§ Document text:
+ + + +

Johnson said he wants to know whether the government can hold them in immigration jails as threats to national security or public safety. Johnson said he wanted to be sure that the government wasn't construing the Supreme Court decision too narrowly.

Johnson also said he wants U.S. officials with higher seniority to review and approve such releases in sensitive cases.

"This is something, Senator, I'm very focused on," Johnson told Sen. Chuck Grassley, R-Iowa. "I agree with your concerns."

Last month, the Obama administration acknowledged it has released more than 36,000 criminal immigrants living in the country illegally, including those accounting for 193 homicides and 426 sexual assaults.

In many cases -- but not all of them -- the U.S. was required to release the immigrants while their deportation cases are pending. The immigrants nearly all still face deportation and are required to check in with immigration authorities while their deportation cases are pending.

Johnson previously told a House panel that he wanted a "deep understanding" of the circumstances that led to those releases. He told senators at the hearing that an internal review of those releases in ongoing.

Grassley complained anew during the hearing that the administration was releasing criminals to the community with little or no oversight and asked Johnson to provide a fuller accounting to his office.

Republican lawmakers have argued that the Obama administration isn't properly enforcing immigration laws. Several of them, including Grassley, have also blamed the administration's enforcement practices for a recent spike in the number of child immigrants from Central America caught trying to cross the Mexican border without their parents.

+ + + +

§ Data extract:
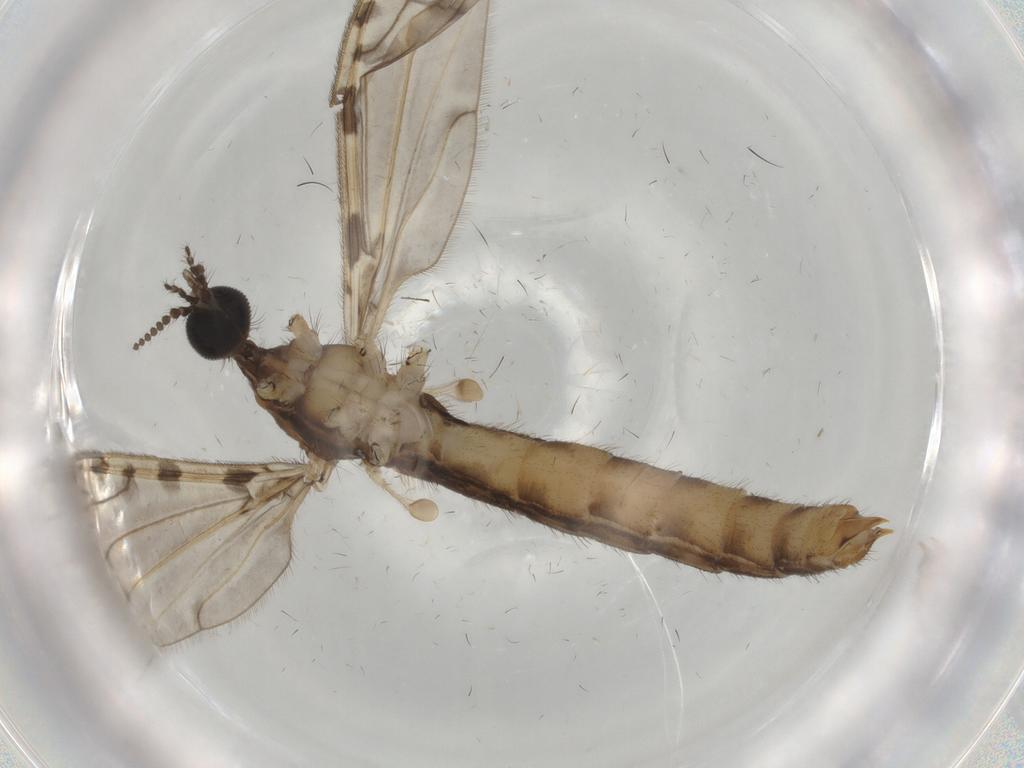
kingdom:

+ + + +

§ Tasks for this exercise:
1. According to the text on the immigration hearing, how many criminal immigrants living in the country illegally did the Obama administration acknowledge releasing?
2. Sum up the text on the immigration hearing in two sentences.

§ Answers to each task:
1. More than 36,000.

2. At a hearing, Johnson told Sen. Chuck Grassley that he agreed with his concerns about releases of criminal immigrants and wants U.S. officials with higher seniority to review and approve such releases in sensitive cases. The Obama administration had acknowledged releasing more than 36,000 criminal immigrants living in the country illegally, nearly all of whom still face deportation, while Republican lawmakers argue that the administration isn't properly enforcing immigration laws.